# VOTRE OBJECTIF
Reprenez les lignes du listing ci-dessous sous forme de liste numérotée, en omettant les lignes vides.
___ DONNÉES FOURNIES ___
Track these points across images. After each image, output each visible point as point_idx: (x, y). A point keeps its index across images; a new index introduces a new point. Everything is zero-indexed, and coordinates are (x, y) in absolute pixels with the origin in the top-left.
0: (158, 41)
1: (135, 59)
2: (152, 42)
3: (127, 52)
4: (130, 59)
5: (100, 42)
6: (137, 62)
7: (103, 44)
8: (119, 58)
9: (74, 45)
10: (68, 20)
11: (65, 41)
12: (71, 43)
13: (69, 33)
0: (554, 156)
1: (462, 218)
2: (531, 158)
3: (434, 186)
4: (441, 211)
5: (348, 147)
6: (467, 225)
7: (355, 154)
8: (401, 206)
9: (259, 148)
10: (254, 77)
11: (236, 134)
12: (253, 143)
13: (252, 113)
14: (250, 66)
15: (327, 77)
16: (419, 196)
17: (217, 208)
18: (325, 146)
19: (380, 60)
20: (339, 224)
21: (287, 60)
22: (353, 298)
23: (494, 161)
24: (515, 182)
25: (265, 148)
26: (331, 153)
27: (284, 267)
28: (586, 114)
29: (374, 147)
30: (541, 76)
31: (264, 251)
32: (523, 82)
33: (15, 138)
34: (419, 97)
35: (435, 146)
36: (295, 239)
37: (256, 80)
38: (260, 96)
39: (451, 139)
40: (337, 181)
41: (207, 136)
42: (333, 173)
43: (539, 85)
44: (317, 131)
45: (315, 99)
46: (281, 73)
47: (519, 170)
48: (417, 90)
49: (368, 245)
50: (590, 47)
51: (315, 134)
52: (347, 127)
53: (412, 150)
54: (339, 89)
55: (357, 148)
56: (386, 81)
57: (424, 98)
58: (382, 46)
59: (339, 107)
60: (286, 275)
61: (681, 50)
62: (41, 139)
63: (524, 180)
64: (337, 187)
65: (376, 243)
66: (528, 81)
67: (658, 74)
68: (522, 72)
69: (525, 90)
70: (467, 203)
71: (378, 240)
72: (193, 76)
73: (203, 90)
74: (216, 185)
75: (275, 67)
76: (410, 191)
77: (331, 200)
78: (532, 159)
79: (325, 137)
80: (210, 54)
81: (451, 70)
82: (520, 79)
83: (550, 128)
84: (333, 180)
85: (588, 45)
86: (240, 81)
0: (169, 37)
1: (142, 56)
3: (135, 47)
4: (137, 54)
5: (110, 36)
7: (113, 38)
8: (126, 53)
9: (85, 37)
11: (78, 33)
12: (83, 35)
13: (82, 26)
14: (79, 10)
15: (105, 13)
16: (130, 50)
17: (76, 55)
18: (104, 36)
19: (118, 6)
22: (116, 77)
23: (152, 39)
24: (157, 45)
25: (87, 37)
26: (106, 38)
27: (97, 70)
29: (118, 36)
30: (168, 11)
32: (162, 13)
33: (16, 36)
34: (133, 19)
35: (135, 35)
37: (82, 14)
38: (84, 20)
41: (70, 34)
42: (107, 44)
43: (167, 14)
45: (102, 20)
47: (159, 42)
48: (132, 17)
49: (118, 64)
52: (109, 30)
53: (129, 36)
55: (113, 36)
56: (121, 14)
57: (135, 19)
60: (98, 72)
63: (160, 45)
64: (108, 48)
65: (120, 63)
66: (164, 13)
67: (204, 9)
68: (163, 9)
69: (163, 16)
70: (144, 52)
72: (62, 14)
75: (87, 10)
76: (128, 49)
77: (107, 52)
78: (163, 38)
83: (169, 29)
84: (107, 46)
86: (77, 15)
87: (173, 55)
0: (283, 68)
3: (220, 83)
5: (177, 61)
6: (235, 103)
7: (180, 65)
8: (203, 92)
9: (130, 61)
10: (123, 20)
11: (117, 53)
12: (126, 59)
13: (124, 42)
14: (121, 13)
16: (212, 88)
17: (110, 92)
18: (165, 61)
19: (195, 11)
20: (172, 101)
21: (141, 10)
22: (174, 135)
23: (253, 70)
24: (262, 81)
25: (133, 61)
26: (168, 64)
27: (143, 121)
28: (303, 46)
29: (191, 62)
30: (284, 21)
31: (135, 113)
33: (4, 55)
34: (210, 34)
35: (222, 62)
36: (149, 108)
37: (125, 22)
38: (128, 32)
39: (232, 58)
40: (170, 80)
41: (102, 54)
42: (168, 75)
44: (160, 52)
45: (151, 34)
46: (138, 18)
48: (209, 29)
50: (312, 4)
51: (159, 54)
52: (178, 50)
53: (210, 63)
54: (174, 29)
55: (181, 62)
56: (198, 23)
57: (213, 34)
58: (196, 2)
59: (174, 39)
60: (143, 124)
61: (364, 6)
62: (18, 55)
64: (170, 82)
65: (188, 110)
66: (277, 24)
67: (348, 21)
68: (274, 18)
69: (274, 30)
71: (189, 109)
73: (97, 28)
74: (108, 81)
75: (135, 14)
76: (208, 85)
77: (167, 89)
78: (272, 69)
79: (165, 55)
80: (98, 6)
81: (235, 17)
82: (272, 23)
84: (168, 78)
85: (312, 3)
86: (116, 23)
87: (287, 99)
___
# RÉPONSE À L'EXERCICE
1. Track these points across images. After each image, output each visible point as point_idx: (x, y). A point keeps its index across images; a new index introduces a new point. Everything is zero-indexed, and coordinates are (x, y) in absolute pixels with the origin in the top-left.
2. 0: (158, 41)
3. 1: (135, 59)
4. 2: (152, 42)
5. 3: (127, 52)
6. 4: (130, 59)
7. 5: (100, 42)
8. 6: (137, 62)
9. 7: (103, 44)
10. 8: (119, 58)
11. 9: (74, 45)
12. 10: (68, 20)
13. 11: (65, 41)
14. 12: (71, 43)
15. 13: (69, 33)
16. 0: (554, 156)
17. 1: (462, 218)
18. 2: (531, 158)
19. 3: (434, 186)
20. 4: (441, 211)
21. 5: (348, 147)
22. 6: (467, 225)
23. 7: (355, 154)
24. 8: (401, 206)
25. 9: (259, 148)
26. 10: (254, 77)
27. 11: (236, 134)
28. 12: (253, 143)
29. 13: (252, 113)
30. 14: (250, 66)
31. 15: (327, 77)
32. 16: (419, 196)
33. 17: (217, 208)
34. 18: (325, 146)
35. 19: (380, 60)
36. 20: (339, 224)
37. 21: (287, 60)
38. 22: (353, 298)
39. 23: (494, 161)
40. 24: (515, 182)
41. 25: (265, 148)
42. 26: (331, 153)
43. 27: (284, 267)
44. 28: (586, 114)
45. 29: (374, 147)
46. 30: (541, 76)
47. 31: (264, 251)
48. 32: (523, 82)
49. 33: (15, 138)
50. 34: (419, 97)
51. 35: (435, 146)
52. 36: (295, 239)
53. 37: (256, 80)
54. 38: (260, 96)
55. 39: (451, 139)
56. 40: (337, 181)
57. 41: (207, 136)
58. 42: (333, 173)
59. 43: (539, 85)
60. 44: (317, 131)
61. 45: (315, 99)
62. 46: (281, 73)
63. 47: (519, 170)
64. 48: (417, 90)
65. 49: (368, 245)
66. 50: (590, 47)
67. 51: (315, 134)
68. 52: (347, 127)
69. 53: (412, 150)
70. 54: (339, 89)
71. 55: (357, 148)
72. 56: (386, 81)
73. 57: (424, 98)
74. 58: (382, 46)
75. 59: (339, 107)
76. 60: (286, 275)
77. 61: (681, 50)
78. 62: (41, 139)
79. 63: (524, 180)
80. 64: (337, 187)
81. 65: (376, 243)
82. 66: (528, 81)
83. 67: (658, 74)
84. 68: (522, 72)
85. 69: (525, 90)
86. 70: (467, 203)
87. 71: (378, 240)
88. 72: (193, 76)
89. 73: (203, 90)
90. 74: (216, 185)
91. 75: (275, 67)
92. 76: (410, 191)
93. 77: (331, 200)
94. 78: (532, 159)
95. 79: (325, 137)
96. 80: (210, 54)
97. 81: (451, 70)
98. 82: (520, 79)
99. 83: (550, 128)
100. 84: (333, 180)
101. 85: (588, 45)
102. 86: (240, 81)
103. 0: (169, 37)
104. 1: (142, 56)
105. 3: (135, 47)
106. 4: (137, 54)
107. 5: (110, 36)
108. 7: (113, 38)
109. 8: (126, 53)
110. 9: (85, 37)
111. 11: (78, 33)
112. 12: (83, 35)
113. 13: (82, 26)
114. 14: (79, 10)
115. 15: (105, 13)
116. 16: (130, 50)
117. 17: (76, 55)
118. 18: (104, 36)
119. 19: (118, 6)
120. 22: (116, 77)
121. 23: (152, 39)
122. 24: (157, 45)
123. 25: (87, 37)
124. 26: (106, 38)
125. 27: (97, 70)
126. 29: (118, 36)
127. 30: (168, 11)
128. 32: (162, 13)
129. 33: (16, 36)
130. 34: (133, 19)
131. 35: (135, 35)
132. 37: (82, 14)
133. 38: (84, 20)
134. 41: (70, 34)
135. 42: (107, 44)
136. 43: (167, 14)
137. 45: (102, 20)
138. 47: (159, 42)
139. 48: (132, 17)
140. 49: (118, 64)
141. 52: (109, 30)
142. 53: (129, 36)
143. 55: (113, 36)
144. 56: (121, 14)
145. 57: (135, 19)
146. 60: (98, 72)
147. 63: (160, 45)
148. 64: (108, 48)
149. 65: (120, 63)
150. 66: (164, 13)
151. 67: (204, 9)
152. 68: (163, 9)
153. 69: (163, 16)
154. 70: (144, 52)
155. 72: (62, 14)
156. 75: (87, 10)
157. 76: (128, 49)
158. 77: (107, 52)
159. 78: (163, 38)
160. 83: (169, 29)
161. 84: (107, 46)
162. 86: (77, 15)
163. 87: (173, 55)
164. 0: (283, 68)
165. 3: (220, 83)
166. 5: (177, 61)
167. 6: (235, 103)
168. 7: (180, 65)
169. 8: (203, 92)
170. 9: (130, 61)
171. 10: (123, 20)
172. 11: (117, 53)
173. 12: (126, 59)
174. 13: (124, 42)
175. 14: (121, 13)
176. 16: (212, 88)
177. 17: (110, 92)
178. 18: (165, 61)
179. 19: (195, 11)
180. 20: (172, 101)
181. 21: (141, 10)
182. 22: (174, 135)
183. 23: (253, 70)
184. 24: (262, 81)
185. 25: (133, 61)
186. 26: (168, 64)
187. 27: (143, 121)
188. 28: (303, 46)
189. 29: (191, 62)
190. 30: (284, 21)
191. 31: (135, 113)
192. 33: (4, 55)
193. 34: (210, 34)
194. 35: (222, 62)
195. 36: (149, 108)
196. 37: (125, 22)
197. 38: (128, 32)
198. 39: (232, 58)
199. 40: (170, 80)
200. 41: (102, 54)
201. 42: (168, 75)
202. 44: (160, 52)
203. 45: (151, 34)
204. 46: (138, 18)
205. 48: (209, 29)
206. 50: (312, 4)
207. 51: (159, 54)
208. 52: (178, 50)
209. 53: (210, 63)
210. 54: (174, 29)
211. 55: (181, 62)
212. 56: (198, 23)
213. 57: (213, 34)
214. 58: (196, 2)
215. 59: (174, 39)
216. 60: (143, 124)
217. 61: (364, 6)
218. 62: (18, 55)
219. 64: (170, 82)
220. 65: (188, 110)
221. 66: (277, 24)
222. 67: (348, 21)
223. 68: (274, 18)
224. 69: (274, 30)
225. 71: (189, 109)
226. 73: (97, 28)
227. 74: (108, 81)
228. 75: (135, 14)
229. 76: (208, 85)
230. 77: (167, 89)
231. 78: (272, 69)
232. 79: (165, 55)
233. 80: (98, 6)
234. 81: (235, 17)
235. 82: (272, 23)
236. 84: (168, 78)
237. 85: (312, 3)
238. 86: (116, 23)
239. 87: (287, 99)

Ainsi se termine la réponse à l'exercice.